Count the lines in the records below that contain the string "auto", and give only that number.

-------- Data to use --------

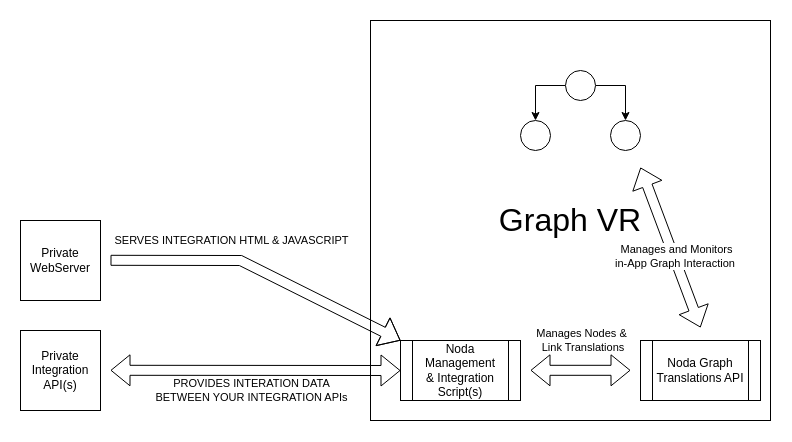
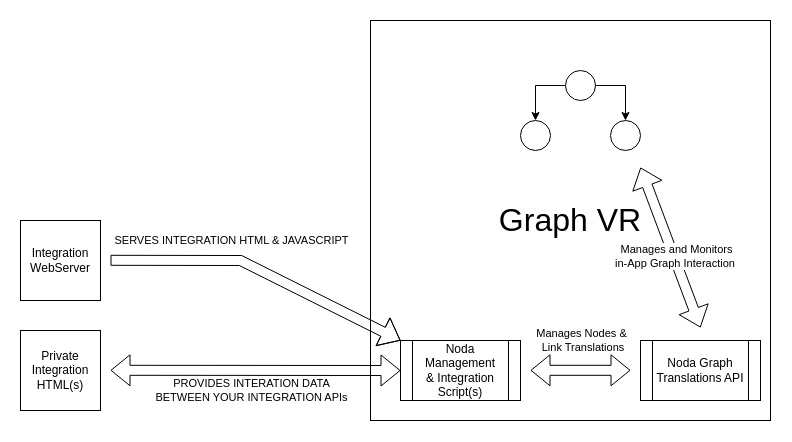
  <mxCell id="0" style=";html=1;" />
  <mxCell id="1" style=";html=1;" parent="0" />
- <mxCell id="2" value="Private WebServer" style="whiteSpace=wrap;html=1;aspect=fixed;" vertex="1" parent="1"><mxGeometry x="20" y="220" width="80" height="80" as="geometry" /></mxCell>
+ <mxCell id="2" value="Integration WebServer" style="whiteSpace=wrap;html=1;aspect=fixed;" vertex="1" parent="1"><mxGeometry x="20" y="220" width="80" height="80" as="geometry" /></mxCell>
  <mxCell id="3" value="Graph VR" style="whiteSpace=wrap;html=1;aspect=fixed;fontSize=32;" vertex="1" parent="1"><mxGeometry x="370" y="20" width="400" height="400" as="geometry" /></mxCell>
  <mxCell id="4" value="Noda&lt;br&gt;Management&lt;br&gt;&amp;amp; Integration Script(s)" style="shape=process;whiteSpace=wrap;html=1;backgroundOutline=1;" vertex="1" parent="1"><mxGeometry x="400" y="340" width="120" height="60" as="geometry" /></mxCell>
  <mxCell id="5" value="Noda Graph Translations API" style="shape=process;whiteSpace=wrap;html=1;backgroundOutline=1;" vertex="1" parent="1"><mxGeometry x="640" y="340" width="120" height="60" as="geometry" /></mxCell>
  <mxCell id="6" value="" style="shape=flexArrow;endArrow=classic;startArrow=classic;html=1;rounded=0;" edge="1" parent="1"><mxGeometry width="100" height="100" relative="1" as="geometry"><mxPoint x="530" y="369.8" as="sourcePoint" /><mxPoint x="630" y="369.8" as="targetPoint" /></mxGeometry></mxCell>
  <mxCell id="7" value="Manages Nodes &amp;amp;&lt;br&gt;&amp;nbsp;Link Translations" style="edgeLabel;html=1;align=center;verticalAlign=middle;resizable=0;points=[];" vertex="1" connectable="0" parent="6"><mxGeometry x="0.016" y="-4" relative="1" as="geometry"><mxPoint x="-1" y="-34" as="offset" /></mxGeometry></mxCell>
- <mxCell id="8" value="Private Integration API(s)" style="whiteSpace=wrap;html=1;aspect=fixed;" vertex="1" parent="1"><mxGeometry x="20" y="330" width="80" height="80" as="geometry" /></mxCell>
+ <mxCell id="8" value="Private Integration HTML(s)" style="whiteSpace=wrap;html=1;aspect=fixed;" vertex="1" parent="1"><mxGeometry x="20" y="330" width="80" height="80" as="geometry" /></mxCell>
  <mxCell id="9" style="edgeStyle=orthogonalEdgeStyle;rounded=0;orthogonalLoop=1;jettySize=auto;html=1;" edge="1" parent="1" source="11" target="12"><mxGeometry relative="1" as="geometry" /></mxCell>
  <mxCell id="10" value="" style="edgeStyle=orthogonalEdgeStyle;rounded=0;orthogonalLoop=1;jettySize=auto;html=1;" edge="1" parent="1" source="11" target="13"><mxGeometry relative="1" as="geometry" /></mxCell>
  <mxCell id="11" value="" style="ellipse;whiteSpace=wrap;html=1;aspect=fixed;" vertex="1" parent="1"><mxGeometry x="565" y="70" width="30" height="30" as="geometry" /></mxCell>
  <mxCell id="12" value="" style="ellipse;whiteSpace=wrap;html=1;aspect=fixed;" vertex="1" parent="1"><mxGeometry x="520" y="120" width="30" height="30" as="geometry" /></mxCell>
  <mxCell id="13" value="" style="ellipse;whiteSpace=wrap;html=1;aspect=fixed;" vertex="1" parent="1"><mxGeometry x="610" y="120" width="30" height="30" as="geometry" /></mxCell>
  <mxCell id="14" value="" style="shape=flexArrow;endArrow=classic;startArrow=classic;html=1;rounded=0;exitX=0.8;exitY=0.775;exitDx=0;exitDy=0;exitPerimeter=0;" edge="1" parent="1"><mxGeometry width="100" height="100" relative="1" as="geometry"><mxPoint x="700" y="327" as="sourcePoint" /><mxPoint x="640" y="167" as="targetPoint" /></mxGeometry></mxCell>
  <mxCell id="15" value="Manages and Monitors &lt;br&gt;in-App Graph Interaction&amp;nbsp;" style="edgeLabel;html=1;align=center;verticalAlign=middle;resizable=0;points=[];" vertex="1" connectable="0" parent="14"><mxGeometry x="-0.116" y="-2" relative="1" as="geometry"><mxPoint as="offset" /></mxGeometry></mxCell>
  <mxCell id="16" value="" style="shape=flexArrow;endArrow=classic;startArrow=classic;html=1;rounded=0;entryX=0;entryY=0.5;entryDx=0;entryDy=0;" edge="1" parent="1" target="4"><mxGeometry width="100" height="100" relative="1" as="geometry"><mxPoint x="110" y="369.8" as="sourcePoint" /><mxPoint x="210" y="369.8" as="targetPoint" /></mxGeometry></mxCell>
  <mxCell id="17" value="PROVIDES INTERATION DATA&lt;br&gt;BETWEEN YOUR INTEGRATION APIs" style="edgeLabel;html=1;align=center;verticalAlign=middle;resizable=0;points=[];" vertex="1" connectable="0" parent="16"><mxGeometry x="-0.239" y="3" relative="1" as="geometry"><mxPoint x="30" y="23" as="offset" /></mxGeometry></mxCell>
  <mxCell id="18" value="" style="shape=flexArrow;endArrow=classic;html=1;rounded=0;" edge="1" parent="1" target="4"><mxGeometry width="50" height="50" relative="1" as="geometry"><mxPoint x="110" y="259.8" as="sourcePoint" /><mxPoint x="160" y="259.8" as="targetPoint" /><Array as="points"><mxPoint x="240" y="260" /></Array></mxGeometry></mxCell>
  <mxCell id="19" value="SERVES INTEGRATION HTML &amp;amp; JAVASCRIPT" style="edgeLabel;html=1;align=center;verticalAlign=middle;resizable=0;points=[];rotation=0;" vertex="1" connectable="0" parent="18"><mxGeometry x="0.27" y="1" relative="1" as="geometry"><mxPoint x="-69" y="-49" as="offset" /></mxGeometry></mxCell>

--------

* Solved exercise
2